A spreadsheet doesn’t know the invoice you just entered is the same one you paid last month. A basic AP tool doesn’t know a line item belongs to a specific job. They process documents, but they don’t understand them, and that gap is where every mistake on this list lives.

Modern AP automation is different. When the system reads an invoice, it understands what it is, what was purchased, and how it should be recorded. It knows your vendors, your chart of accounts, and your approval structure, and it applies that context automatically every single time a new bill comes in. The platform isn’t just processing AP. It’s operating with an understanding of the business.

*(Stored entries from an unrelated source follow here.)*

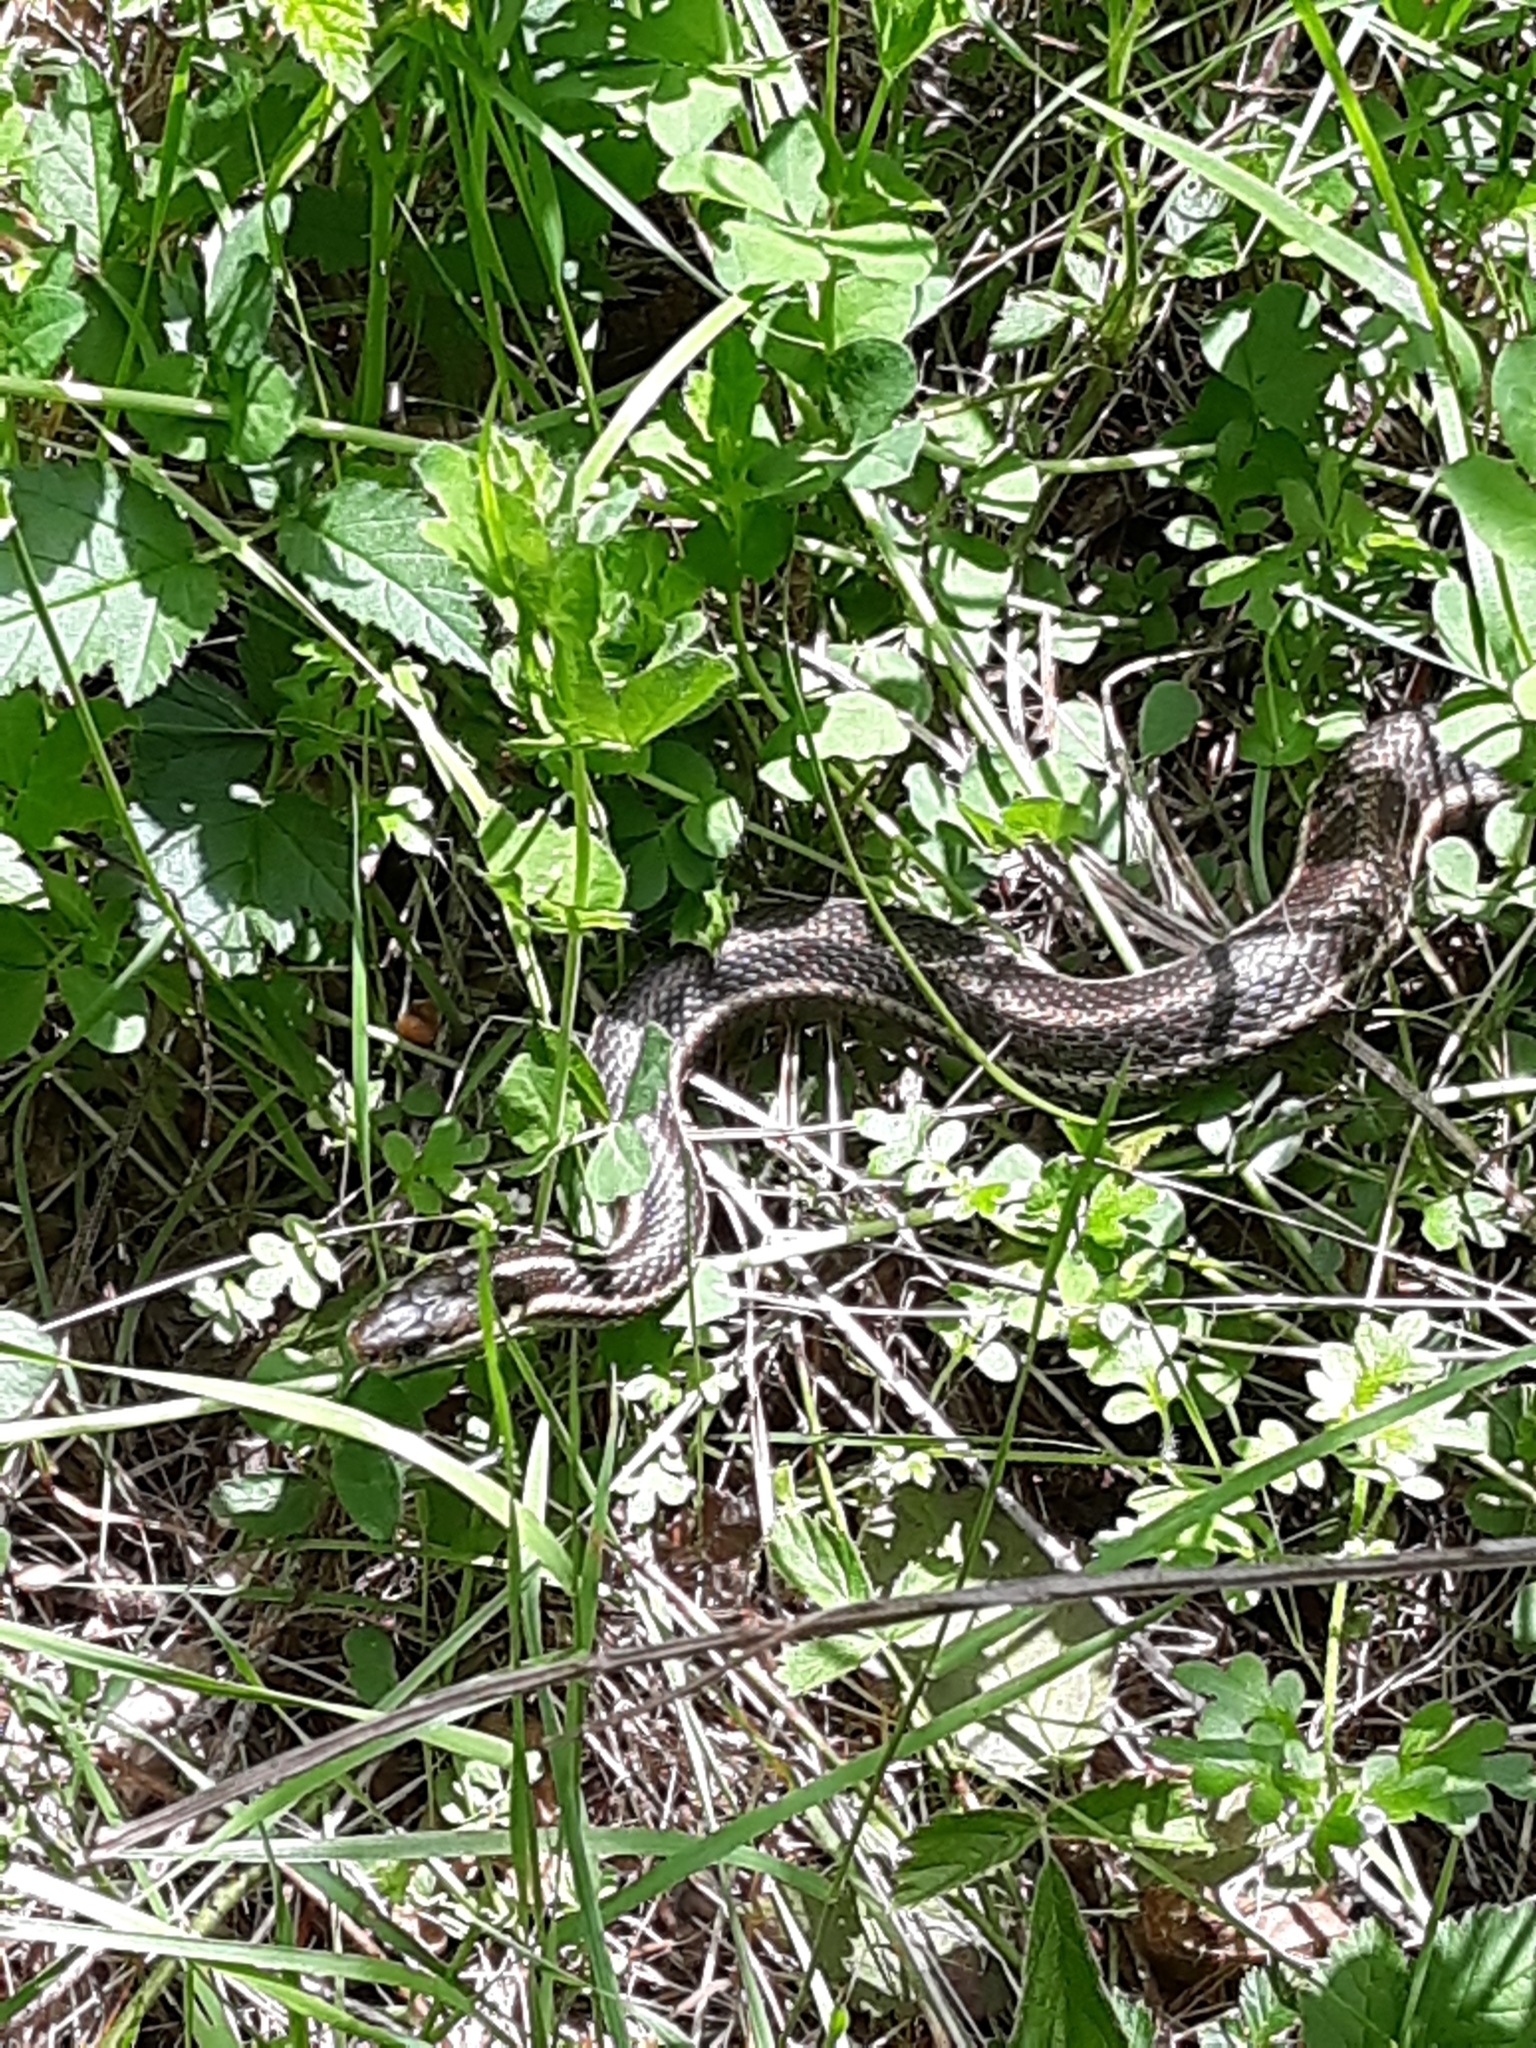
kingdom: Animalia
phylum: Chordata
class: Squamata
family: Colubridae
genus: Thamnophis
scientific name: Thamnophis ordinoides
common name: Northwestern garter snake
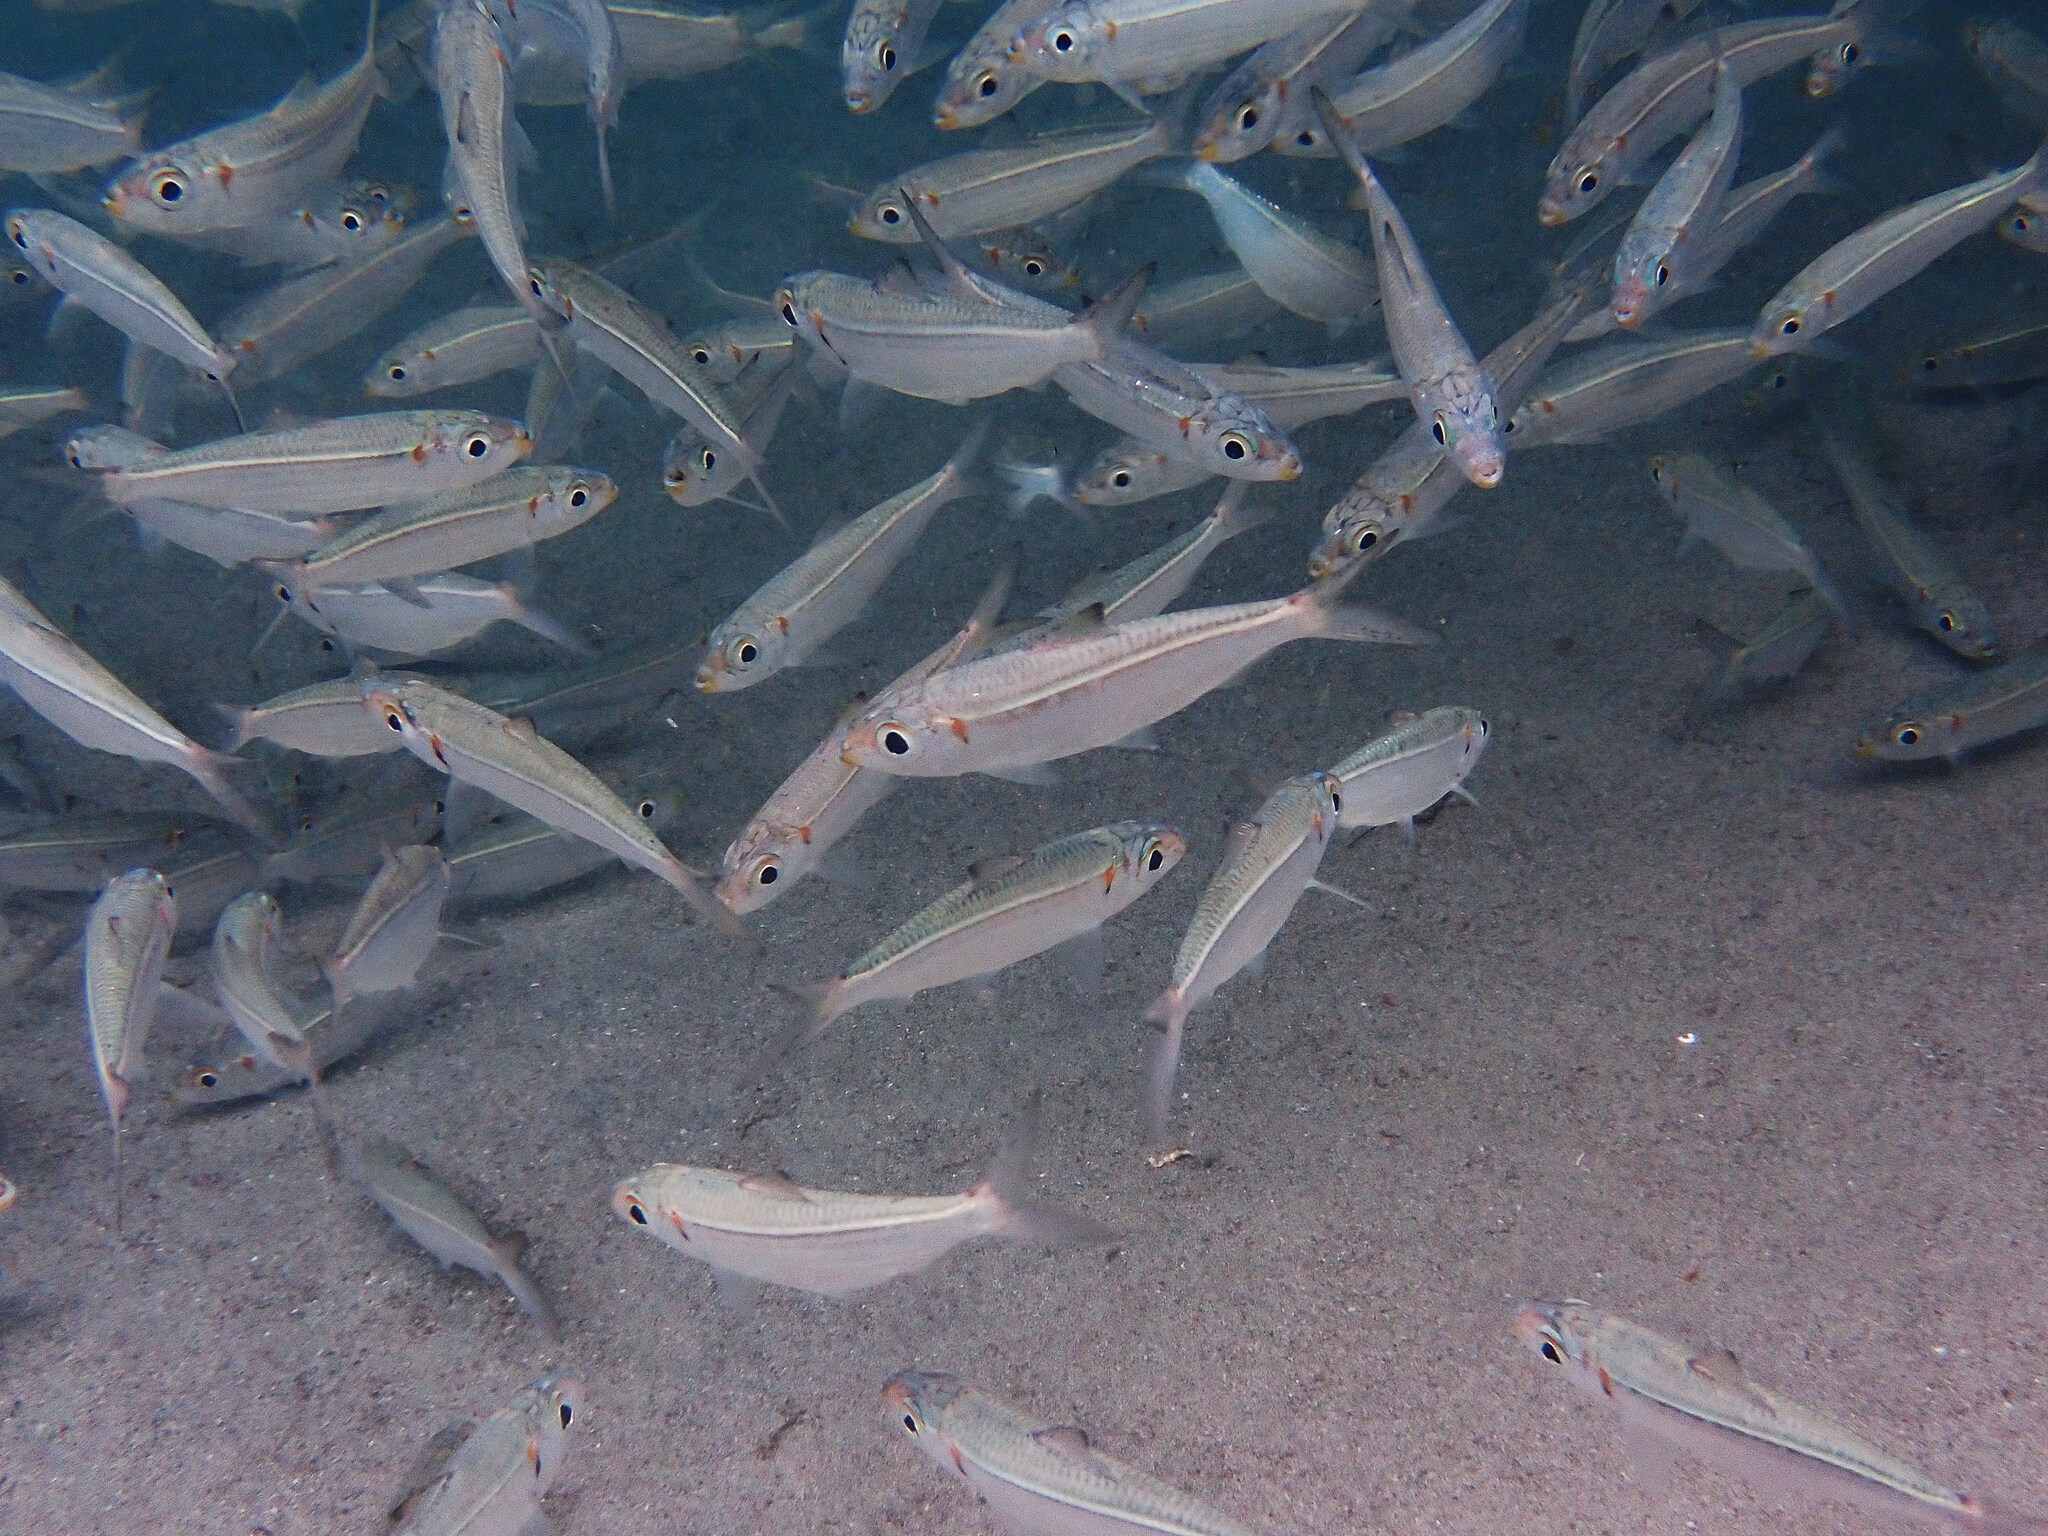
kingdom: Animalia
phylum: Chordata
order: Clupeiformes
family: Clupeidae
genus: Harengula
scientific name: Harengula humeralis
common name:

That’s what AI is actually supposed to do. Not generate pictures or write emails, but handle the complex operational work that normally eats up your team’s time. At YBL, we talk a lot about building businesses that genuinely scale, and the companies pulling ahead right now are the ones figuring out how to use AI as real operational infrastructure. AP automation is one of the clearest examples of that we’ve seen in practice.

Next Steps

You’ve got two options from here, depending on what you’re looking for.

1. Want to talk to YBL about the broader stack of tools we use with clients? AP automation is one piece of a much bigger operational picture. If you want to walk through what your business should actually be running, book a call with the YBL team here: https://ybl.ca/contact

2. Want more information on MakersHub specifically? If you’ve already decided AP is the bottleneck and you just want to see the platform in action, you can talk directly to the MakersHub team here.

Frequently Asked Questions

What is accounts payable automation?

Accounts payable automation uses AI and rules-based software to capture, code, and pay vendor invoices with minimal manual data entry. A modern AP platform extracts the invoice data, integrates with your accounting system, and gives you a single dashboard for everything you owe.

Is AP automation worth it for small Canadian businesses?

If you’re processing fewer than ten invoices a month, manual works fine. Once you reach a few dozen invoices a month and have multiple approvers or job costing in the mix, AP automation typically pays for itself through fewer late fees, captured early payment discounts, and reclaimed staff hours.

Does AP automation work with QuickBooks Online?

Yes. The leading AP platforms integrate directly with QuickBooks Online, syncing your chart of accounts, vendors, and classes so invoices are coded correctly and posted automatically.

How does AP automation help prevent fraud?

Strong AP platforms require vendors to verify their own banking details during onboarding, lock the payment method afterward, and force a new verification process for any change. Combined with role-based permissions, this dramatically reduces the risk of vendor impersonation and unauthorized payments.

How long does it take to implement an AP automation system?

Most modern platforms include white-glove onboarding and can be live within a few weeks. The implementation team handles the configuration and the integration with your accounting system, so your team is reviewing invoices rather than entering them from day one.